To: Burt Masnick who wrote (172355)1/1/2003 2:49:53 PM
From: steve harris  Respond to of 186894
 
Burt,
Most of the intel employees and contractors and retirees went to another discussion board. investorhub.com or something like that.
Steve



To: Burt Masnick who wrote (172355)1/1/2003 7:30:02 PM
From: OLDTRADER  Respond to of 186894
 
Right here-It is a great buy-buy fear and obfuscation-sell certainty!



To: Burt Masnick who wrote (172355)1/2/2003 10:14:21 AM
From: Amy J  Read Replies (2) | Respond to of 186894
 
Hi Burt, re: economy

Sentiment in the business community in Silicon Valley, at least the entrep/biz folks I'm hanging out with, turned positive in December.

On another note, local large high-tech companies have started hiring in Dec (in the face of a GS report that put forward a gloom-doom report on IT.) This hiring is contrary to last week's USA Dec unemployment that was a 3-mo high.

I doubt we'll have 4 years in a row where Nasdaq is negative. My bet is Nasdaq isn't a negative year this year.

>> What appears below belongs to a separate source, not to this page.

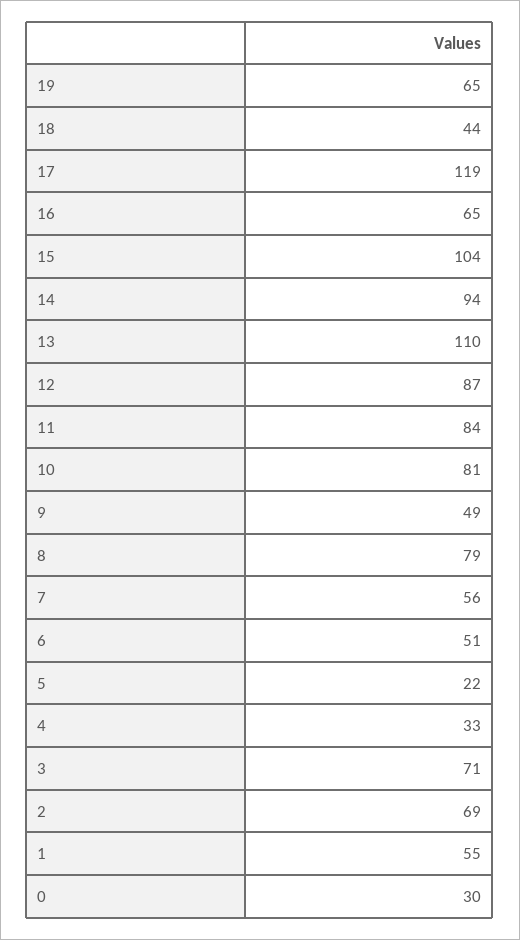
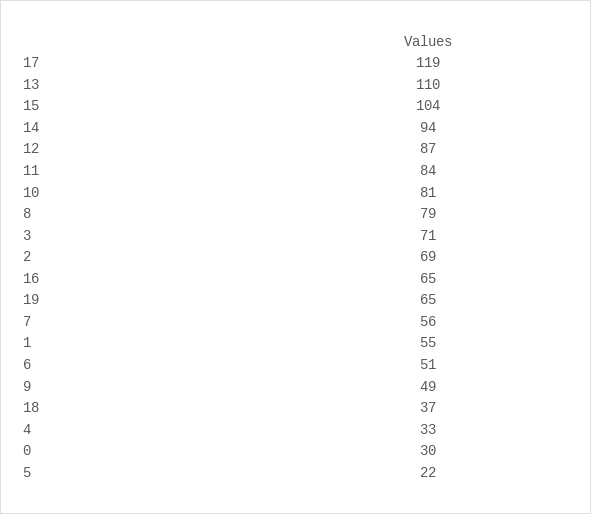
18: 44 -> 37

At work, the one thing that would have the power to put us out of business would be any particular component shortages that gate builds & shipments (I know talk about comp shortages is way too premature these days.) Eventually some day, (or month, or year...), when the market eventually turns, and some day it will, it may catch certain vendors by surprise, like those that have essentially approached a nearly build-to-order schedule. Most everyone in the industry has avoided a build up of inventory during this downturn, so when things eventually turn, it may snag a tad because the manufactures don't build inventory like they used to do, distys don't carry inventory like they used to do, nor do the companies buying the material carry inventory like they used to, so there's no margin of error in the inventory system, which means the likelihood for snags is higher at the eventual turn, whenever that may be, not something we could afford to ever be unprepared for, so I'm going to make sure our Ops puts certain inventory procedures in place, something I haven't had folks waste time on in 2002 or 2001.

Like us, I think companies are planning on some ramps in Dec 2003.

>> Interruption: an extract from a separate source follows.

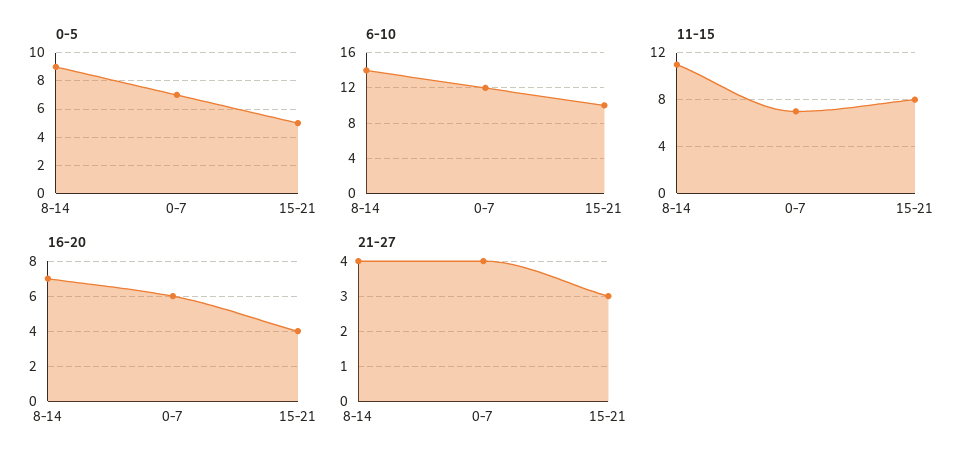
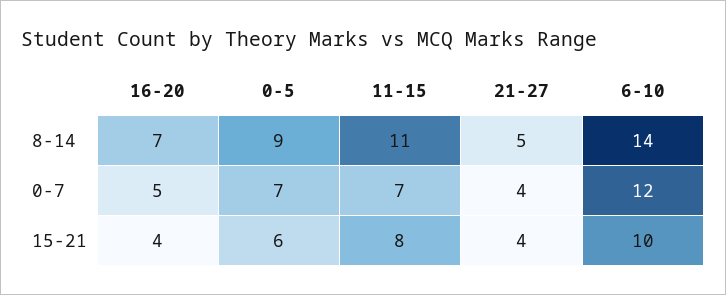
0-5, 15-21: 5 -> 6
16-20, 0-7: 6 -> 5
21-27, 8-14: 4 -> 5
21-27, 15-21: 3 -> 4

But things that could impact that might be a war with Iraq, possibly terrorism, and the wild card of the impact of a potential Real Estate bust onto the general economy.

During New Years Eve, one guy went around to each and every person and said, "2002 is OUT of here. 2003 is (finally) here!" Everyone knew what he meant.

Here's a negative blurb on the economy:
Regards, Amy J PS Bought some CSCO today $13.+
biz.yahoo.com

CBS MarketWatch
Futures point to green start to new year of trading
Thursday January 2, 8:42 am ET
By Michael Baron

NEW YORK (CBS.MW) - Shrugging off a report that sentiment towards information technology spending has soured, U.S. stock futures are poised to start the new trading year on a positive note early Thursday. ...

Investors got some economic data to mull as seasonally adjusted layoffs rose to a three-month high in the last week of December, according to government estimates.
...
A subdued report from Goldman Sachs could rain on hopes for a parade down Wall Street for technology issues.